The generic parameter T in Tool<T> and builder::<T>() lets you pass custom data to your tools:

// Define your context type
struct MyContext {
    user_id: String,
    database: Database,
}

// Implement tools with access to context
#[async_trait]
impl Tool<MyContext> for MyTool {
    async fn execute(&self, ctx: &ToolContext<MyContext>, input: Value) -> anyhow::Result<ToolResult> {
        // Access your context
        let user = &ctx.data.user_id;
        let db = &ctx.data.database;
        // ...
    }
}

// Build agent with your context type
let agent = builder::<MyContext>()
    .provider(provider)
    .tools(tools)
    .build();

// Pass context when running
let tool_ctx = ToolContext::new(MyContext {
    user_id: "user_123".to_string(),
    database: db,
});
agent.run(thread_id, prompt, tool_ctx);

Architecture

┌─────────────────────────────────────────────────────────────┐
│                        Agent Loop                           │
│  Orchestrates: prompt → LLM → tool calls → results → LLM   │
├─────────────────────────────────────────────────────────────┤
│  ┌─────────────┐  ┌─────────────┐  ┌─────────────────────┐ │
│  │ LlmProvider │  │    Tools    │  │       Hooks         │ │
│  │  (trait)    │  │  Registry   │  │  (pre/post tool)    │ │
│  └─────────────┘  └─────────────┘  └─────────────────────┘ │
├─────────────────────────────────────────────────────────────┤
│  ┌─────────────┐  ┌─────────────┐  ┌─────────────────────┐ │
│  │MessageStore │  │ StateStore  │  │    Environment      │ │
│  │  (trait)    │  │  (trait)    │  │  (file/exec ops)    │ │
│  └─────────────┘  └─────────────┘  └─────────────────────┘ │
└─────────────────────────────────────────────────────────────┘

Built-in Providers

Provider	Models	Usage
Anthropic	Claude Sonnet, Opus, Haiku	AnthropicProvider::sonnet(api_key)
OpenAI	GPT-4, GPT-3.5, etc.	OpenAiProvider::new(api_key, model)
Google	Gemini Pro, etc.	GeminiProvider::new(api_key, model)

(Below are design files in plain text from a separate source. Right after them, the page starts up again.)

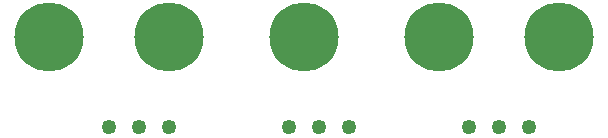
<source format=gts>
G04 MADE WITH FRITZING*
G04 WWW.FRITZING.ORG*
G04 DOUBLE SIDED*
G04 HOLES PLATED*
G04 CONTOUR ON CENTER OF CONTOUR VECTOR*
%ASAXBY*%
%FSLAX23Y23*%
%MOIN*%
%OFA0B0*%
%SFA1.0B1.0*%
%ADD10C,0.230473*%
%ADD11C,0.049370*%
%LNMASK1*%
G90*
G70*
G54D10*
X1459Y625D03*
X1009Y625D03*
X559Y625D03*
X159Y625D03*
X1859Y625D03*
G54D11*
X559Y325D03*
X459Y325D03*
X359Y325D03*
X959Y325D03*
X1159Y325D03*
X1059Y325D03*
X1659Y325D03*
X1759Y325D03*
X1559Y325D03*
G04 End of Mask1*
M02*
</source>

Implement LlmProvider trait to add your own.

Built-in Primitive Tools

For agents that need file system access:

Tool	Description
ReadTool	Read file contents
WriteTool	Create or overwrite files
EditTool	Make targeted edits to files
GlobTool	Find files matching patterns
GrepTool	Search file contents with regex
BashTool	Execute shell commands

These require an Environment (use InMemoryFileSystem for sandboxed testing or LocalFileSystem for real file access).

Security Considerations

• #[forbid(unsafe_code)] - No unsafe Rust anywhere in the codebase
• Capability-based permissions - Control read/write/exec access via AgentCapabilities
• Tool tiers - Classify tools by risk level; use hooks to require confirmation
• Sandboxing - Use InMemoryFileSystem for testing without real file access

See SECURITY.md for the full security policy.

Contributing

Contributions are welcome! Please read CONTRIBUTING.md for:

• Development setup
• Code quality requirements
• Pull request process

License

Licensed under the Apache License, Version 2.0. See LICENSE for details.